### O que fazer
1. Repete o trecho do texto sobre os motins de Londres que vai de "O que nos separa" a "destroços do motim?".
2. Com base no texto sobre os motins de Londres, responde a estas perguntas:
(a) Como se chama o jovem agredido mencionado no início?
(b) Qual é o primeiro obstáculo que nos separa dos eventos de Londres?
(c) Segundo um dos rapazes do debate de rua, quem são os looters?
3. Escreve a continuação do texto sobre os motins de Londres, a começar logo depois da última frase apresentada.

### Excerto da página
•••
Escrever não é apenas pensar. É construir uma realidade. As referências que escolhemos fabricam um ponto de vista. A linguagem nunca é neutral, como não o são os factos que invocamos, as imagens, os vídeos. O que vemos no assalto ao jovem agredido Asyraf Haziq, por exemplo? Um instantâneo da realidade ou algo mais? E dissertando sobre isso, falamos da verdade dos factos ou do simbolismo de tudo o que podemos ver para lá das imagens?
O que nos separa dos eventos de Londres da semana que passou? O primeiro obstáculo é mesmo uma questão de distância. É demasiado fácil discorrer sobre aquela violência, seja para exigir repressão implacável ou para desmultiplicar a complexidade das causas. E é fácil porque, de uma forma ou de outra, estamos todos sentados nas nossas torres de marfim, em condomínios fechados ou num apartamento dos subúrbios. Se aqueles selvagens estivessem no nosso bairro a pilhar e a destruir seríamos os primeiros a clamar pelo exército nas ruas já. E no entanto, depois da tempestade, o que fazer? Dispomo-nos a pensar sobre o que aconteceu ou, como escreve o Russell Brand, varremos aquela juventude perdida por entre os destroços do motim?
Escutemos o debate acalorado entre alguns jovens londrinos em plena rua – ver aqui. Podemos perceber que o instantâneo não será tão espontâneo assim; afinal não sabemos ao certo quem são aqueles jovens, quem é actor convidado e quem é intruso na peça. Mas a discussão é rica e resvala rapidamente para fora de um qualquer guião. A dada altura um daqueles rapazes diz sobre os looters: estes são os filhos das mães adolescentes.
•••
### Dados extraídos
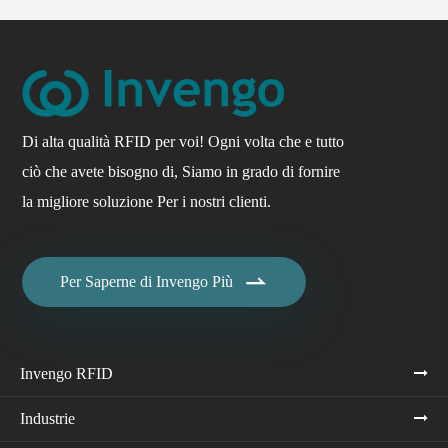
Di alta qualità RFID per voi! Ogni volta che e tutto
ciò che avete bisogno di, Siamo in grado di fornire
la migliore soluzione Per i nostri clienti.

Per Saperne di Invengo Più
Invengo RFID
Industrie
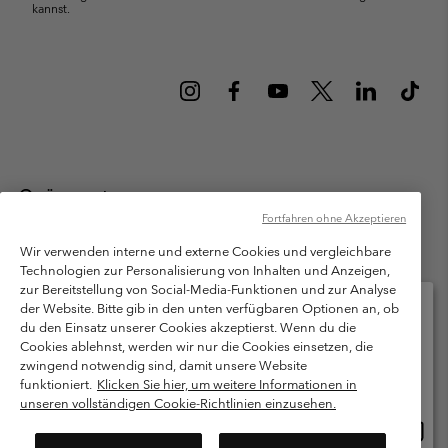
kannst.
Österreich
Fortfahren ohne Akzeptieren
©
2026
Columbia Sportswear Austria GmbH. Moosfeldstraße 1, 5101
Bergheim, Salzburg Österreich. Alle Rechte vorbehalten.
Wir verwenden interne und externe Cookies und vergleichbare
Technologien zur Personalisierung von Inhalten und Anzeigen,
Nutzungsbedingungen
Allgemeine Verkaufsbedingungen
Garantie
zur Bereitstellung von Social-Media-Funktionen und zur Analyse
Datenschutzerklärung
der Website. Bitte gib in den unten verfügbaren Optionen an, ob
du den Einsatz unserer Cookies akzeptierst. Wenn du die
Bestimmungen und Bedingungen des Mitglieder Programms
Cookies ablehnst, werden wir nur die Cookies einsetzen, die
Bitte wählen Sie Ihr Lieferland und Ihre Sprache
zwingend notwendig sind, damit unsere Website
Nutzungsbedingungen Für Nutzergenerierte Inhalte
Impressum
Online-Einkauf verfügbar
funktioniert.
Klicken Sie hier, um weitere Informationen in
Cookies
unseren vollständigen Cookie-Richtlinien einzusehen.
Online
United States
Einkau
Kundenservice: Mo- Fr. 9:00 - 13:00 & 14:00- 18:00 Uhr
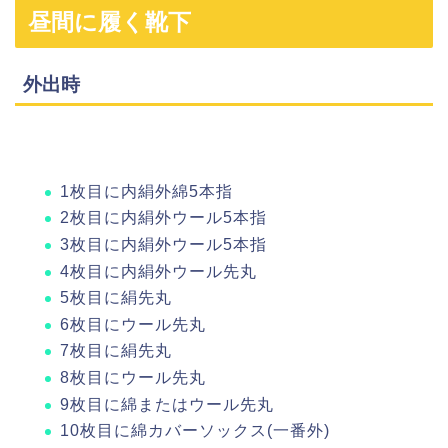
昼間に履く靴下
外出時
1枚目に内絹外綿5本指
2枚目に内絹外ウール5本指
3枚目に内絹外ウール5本指
4枚目に内絹外ウール先丸
5枚目に絹先丸
6枚目にウール先丸
7枚目に絹先丸
8枚目にウール先丸
9枚目に綿またはウール先丸
10枚目に綿カバーソックス(一番外)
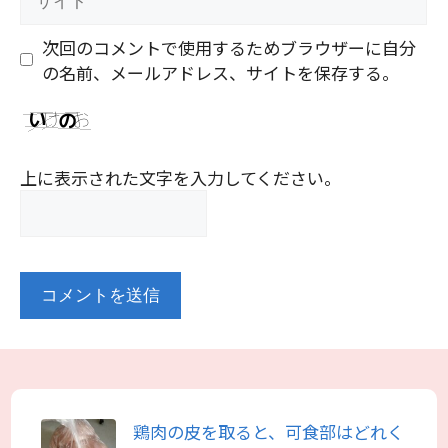
イ
ト
次回のコメントで使用するためブラウザーに自分
の名前、メールアドレス、サイトを保存する。
上に表示された文字を入力してください。
鶏肉の皮を取ると、可食部はどれく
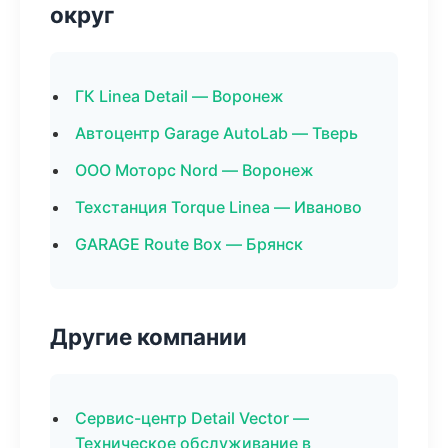
округ
ГК Linea Detail — Воронеж
Автоцентр Garage AutoLab — Тверь
ООО Моторс Nord — Воронеж
Техстанция Torque Linea — Иваново
GARAGE Route Box — Брянск
Другие компании
Сервис-центр Detail Vector —
Техническое обслуживание в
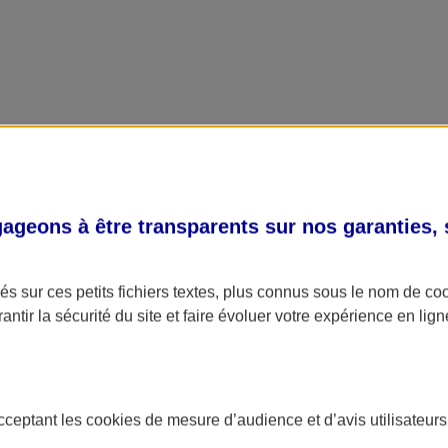
geons à être transparents sur nos garanties,
s sur ces petits fichiers textes, plus connus sous le nom de
co
antir la sécurité du site et faire évoluer votre expérience en lign
acceptant les
cookies
de mesure d’audience et d’avis utilisateurs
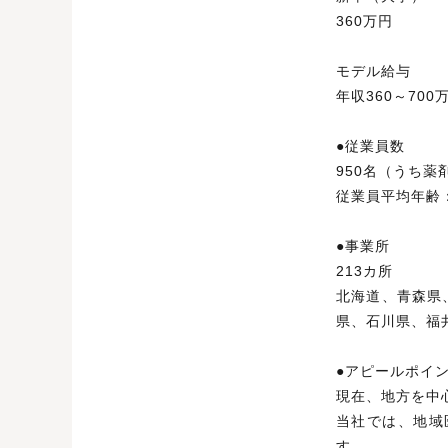
360万円
モデル給与
年収360～70
●従業員数
950名（うち薬
従業員平均年齢：
●事
213カ所
北海道、青森県
県、石川県、福
●アピールポイ
現在、地方を中
当社では、地域
す。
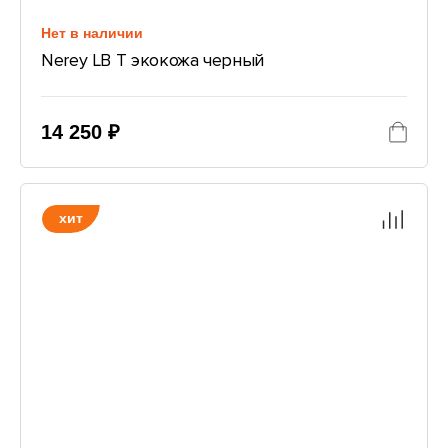
Нет в наличии
Nerey LB T экокожа черный
14 250 ₽
хит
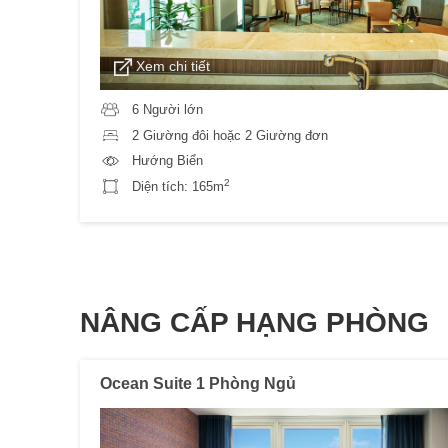
Xem chi tiết
6 Người lớn
2 Giường đôi hoặc 2 Giường đơn
Hướng Biển
2
Diện tích:
165m
NÂNG CẤP HẠNG PHÒNG
Ocean Suite 1 Phòng Ngủ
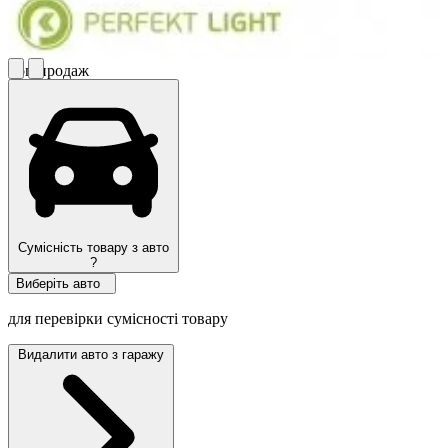
Топ продаж
Сумісність товару з авто
?
Виберіть авто
для перевірки сумісності товару
Видалити авто з гаражу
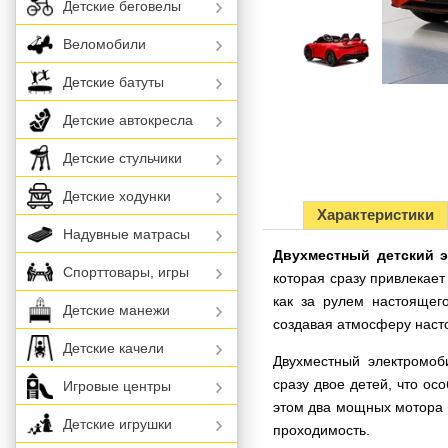
Детские беговелы
Веломобили
Детские батуты
Детские автокресла
Детские стульчики
Детские ходунки
Характеристики
Надувные матрасы
Двухместный детский э
Спорттовары, игры
которая сразу привлекае
как за рулем настоящег
Детские манежи
создавая атмосферу наст
Детские качели
Двухместный электромоб
сразу двое детей, что о
Игровые центры
этом два мощных мотора 
Детские игрушки
проходимость.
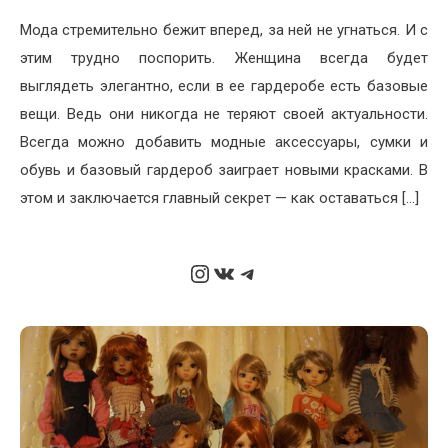
Мода стремительно бежит вперед, за ней не угнаться. И с
этим трудно поспорить. Женщина всегда будет
выглядеть элегантно, если в ее гардеробе есть базовые
вещи. Ведь они никогда не теряют своей актуальности.
Всегда можно добавить модные аксессуары, сумки и
обувь и базовый гардероб заиграет новыми красками. В
этом и заключается главный секрет — как оставаться […]
Instagram
ВКонтакте
Telegram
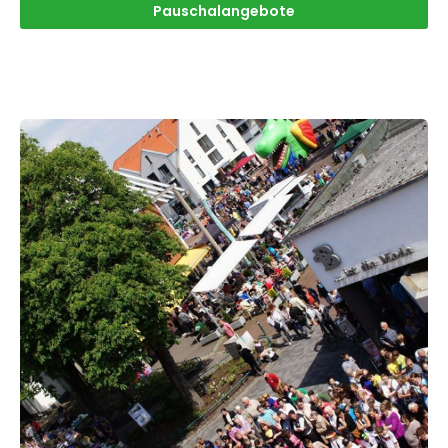
Pauschalangebote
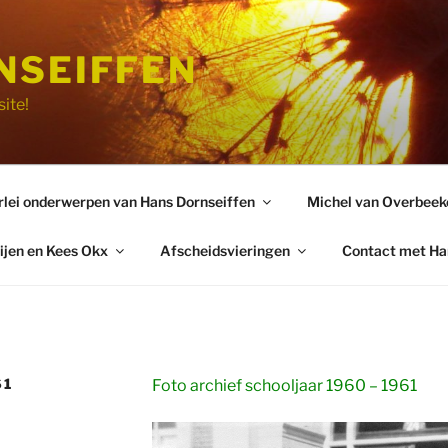
NSEIFFEN
ite!
rlei onderwerpen van Hans Dornseiffen
Michel van Overbeek
ijen en Kees Okx
Afscheidsvieringen
Contact met Ha
61
Foto archief schooljaar 1960 – 1961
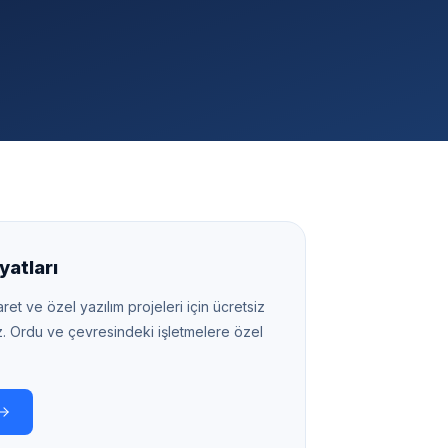
yatları
ret ve özel yazılım projeleri için ücretsiz
z.
Ordu
ve çevresindeki işletmelere özel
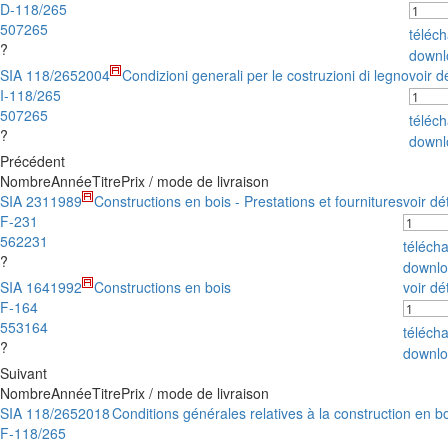
D-118/265
507265
téléc
?
downl
SIA 118/265
2004
Condizioni generali per le costruzioni di legno
voir d
I-118/265
507265
téléc
?
downl
Précédent
Nombre
Année
Titre
Prix / mode de livraison
SIA 231
1989
Constructions en bois - Prestations et fournitures
voir dé
F-231
562231
téléch
?
downlo
SIA 164
1992
Constructions en bois
voir dé
F-164
553164
téléch
?
downlo
Suivant
Nombre
Année
Titre
Prix / mode de livraison
SIA 118/265
2018
Conditions générales relatives à la construction en b
F-118/265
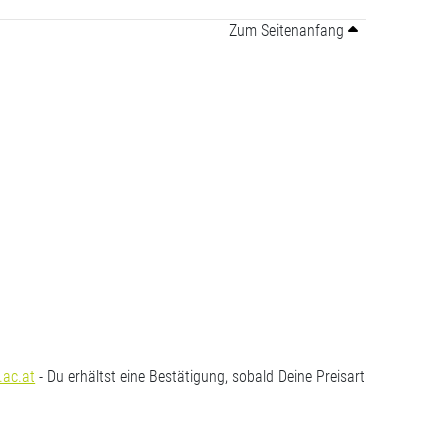
Zum Seitenanfang
.ac.at
- Du erhältst eine Bestätigung, sobald Deine Preisart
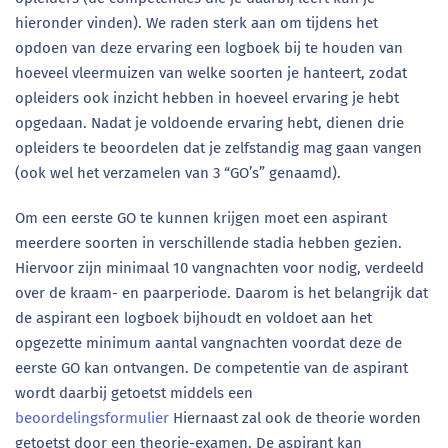
hieronder vinden). We raden sterk aan om tijdens het
opdoen van deze ervaring een logboek bij te houden van
hoeveel vleermuizen van welke soorten je hanteert, zodat
opleiders ook inzicht hebben in hoeveel ervaring je hebt
opgedaan. Nadat je voldoende ervaring hebt, dienen drie
opleiders te beoordelen dat je zelfstandig mag gaan vangen
(ook wel het verzamelen van 3 “GO’s” genaamd).
Om een eerste GO te kunnen krijgen moet een aspirant
meerdere soorten in verschillende stadia hebben gezien.
Hiervoor zijn minimaal 10 vangnachten voor nodig, verdeeld
over de kraam- en paarperiode. Daarom is het belangrijk dat
de aspirant een logboek bijhoudt en voldoet aan het
opgezette minimum aantal vangnachten voordat deze de
eerste GO kan ontvangen. De competentie van de aspirant
wordt daarbij getoetst middels een
beoordelingsformulier
Hiernaast zal ook de theorie worden
getoetst door een theorie-examen. De aspirant kan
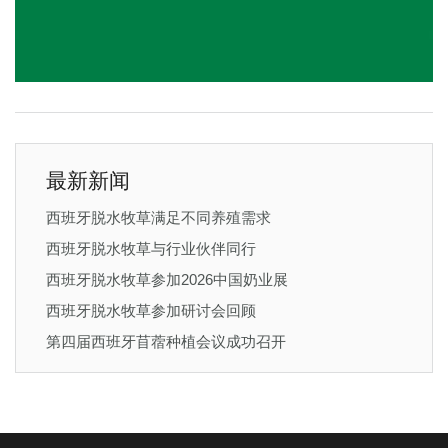
最新新闻
西班牙脱水牧草满足不同养殖需求
西班牙脱水牧草与行业伙伴同行
西班牙脱水牧草参加2026中国奶业展
西班牙脱水牧草参加研讨会回顾
第四届西班牙苜蓿种植会议成功召开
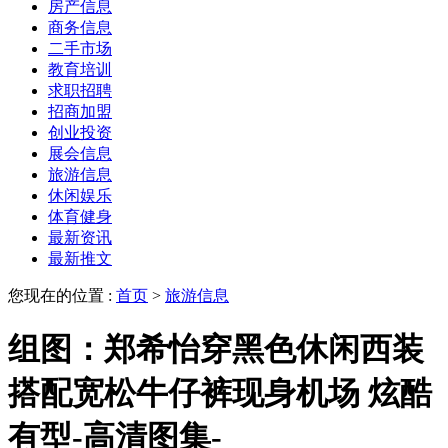
房产信息
商务信息
二手市场
教育培训
求职招聘
招商加盟
创业投资
展会信息
旅游信息
休闲娱乐
体育健身
最新资讯
最新推文
您现在的位置 :
首页
>
旅游信息
组图：郑希怡穿黑色休闲西装
搭配宽松牛仔裤现身机场 炫酷
有型-高清图集-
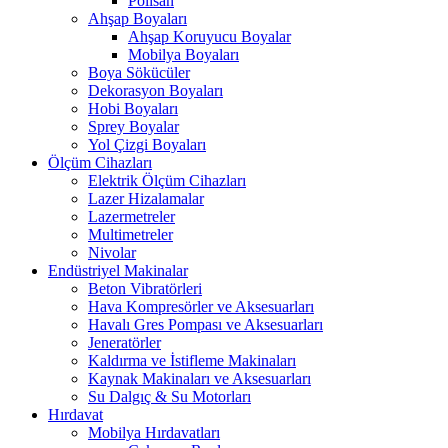
Polisan
Ahşap Boyaları
Ahşap Koruyucu Boyalar
Mobilya Boyaları
Boya Sökücüler
Dekorasyon Boyaları
Hobi Boyaları
Sprey Boyalar
Yol Çizgi Boyaları
Ölçüm Cihazları
Elektrik Ölçüm Cihazları
Lazer Hizalamalar
Lazermetreler
Multimetreler
Nivolar
Endüstriyel Makinalar
Beton Vibratörleri
Hava Kompresörler ve Aksesuarları
Havalı Gres Pompası ve Aksesuarları
Jeneratörler
Kaldırma ve İstifleme Makinaları
Kaynak Makinaları ve Aksesuarları
Su Dalgıç & Su Motorları
Hırdavat
Mobilya Hırdavatları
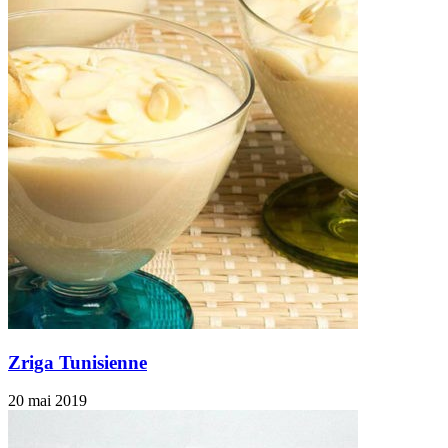
Zriga Tunisienne
20 mai 2019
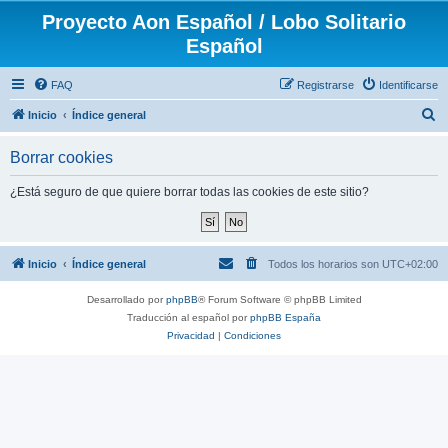
Proyecto Aon Español / Lobo Solitario
Español
FAQ
Registrarse
Identificarse
B
Inicio
Índice general
u
Borrar cookies
s
c
¿Está seguro de que quiere borrar todas las cookies de este sitio?
a
r
Inicio
Índice general
Todos los horarios son
UTC+02:00
Desarrollado por
phpBB
® Forum Software © phpBB Limited
Traducción al español por
phpBB España
Privacidad
|
Condiciones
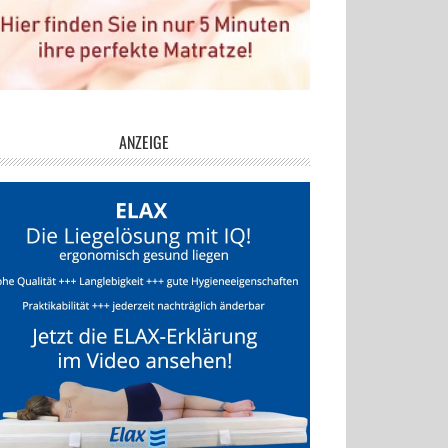
ANZEIGE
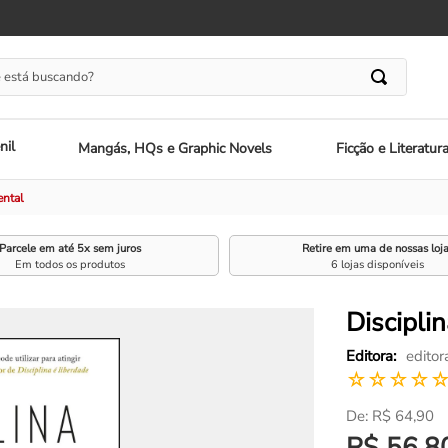
 está buscando?
nil
Mangás, HQs e Graphic Novels
Ficção e Literatur
ental
Parcele em até 5x sem juros
Retire em uma de nossas loj
Em todos os produtos
6 lojas disponíveis
Discipli
editor
☆
☆
☆
☆
R$
64
,
90
R$
56
,
8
•••
### Respostas às tarefas
1.
O que nos separa dos eventos de Londres da semana que passou? O primeiro obstáculo é mesmo uma questão de distância. É demasiado fácil discorrer sobre aquela violência, seja para exigir repressão implacável ou para desmultiplicar a complexidade das causas. E é fácil porque, de uma forma ou de outra, estamos todos sentados nas nossas torres de marfim, em condomínios fechados ou num apartamento dos subúrbios. Se aqueles selvagens estivessem no nosso bairro a pilhar e a destruir seríamos os primeiros a clamar pelo exército nas ruas já. E no entanto, depois da tempestade, o que fazer? Dispomo-nos a pensar sobre o que aconteceu ou, como escreve o Russell Brand, varremos aquela juventude perdida por entre os destroços do motim?

2.
(a) Asyraf Haziq.
(b) A distância.
(c) São os filhos das mães adolescentes.

3.
É uma daquelas frases que faz soar campainhas. Sim, é um belo pedaço de retórica e carrega consigo uma boa dose de generalização romântica. Mas há ali qualquer coisa de verdade, não é assim?
Sabemos que os jovens encapuçados – e os adultos – das noites da última semana não são todos filhos de mães adolescentes. E sabemos que aqueles grupos não são representativos de uma comunidade e muito menos de toda uma geração. Mas se aquelas imagens nos perturbam é porque encontramos ali algo que nos é reconhecível. Afinal, ali testemunhamos o que pode significar o fim da linha de uma sociedade.
Não posso deixar de pensar que o que está ali em causa é, em parte, o momento em que a família – seja qual for a cor, o tamanho, o feitio – deixou, de alguma forma, de existir. Não se trata de afirmar que a culpa é dos pais. Sim, a culpa também é dos pais, seja pela carência, pela indiferença ou pela inaptidão total. Mas não podemos deixar de questionar o plano mais vasto em que tudo isto existe. De interrogar o papel a que a nossa sociedade vem votando o espaço da família. E aqui temos de ir mais fundo, à estrutura social que a dimensão económica e política da nossa realidade está a construir. À ética empresarial, por exemplo, porque no mundo em que vivemos se subjuga a família ao sucesso profissional. Ou, no caso mais extremo, à mera sobrevivência financeira.
Quando a destruição chega às ruas não há lugar para mais do que a repressão. Mas o problema de fundo, para lá do plano da criminalidade que também existe, não é apenas um caso de polícia. E ao pensar nisto já não estamos só a pensar em Londres, Manchester, Liverpool, Birmingham. Ou em Paris. Mas em Europa.
Talvez o futuro de tudo isto, e de todos nós, se balance num fio tão instável como o dos mercados da última semana. Na ausência de afirmação de uma Europa forte em torno de um desígnio económico conjunto para o desenvolvimento, estes podem ser problemas que ficarão por responder no contra-ciclo do empobrecimento das nações. Restará assim a única saída fácil, viável, que é a da repressão. E assistiremos ao definhar de um sonho, talvez mais romântico ainda, de uma sociedade de direitos e liberdades, para vermos ascender uma nova sociedade de desesperança e conflito.
A história do Século XXI ainda não está escrita. Esperemos que os motins de Londres não sejam, dessa história, as primeiras palavras.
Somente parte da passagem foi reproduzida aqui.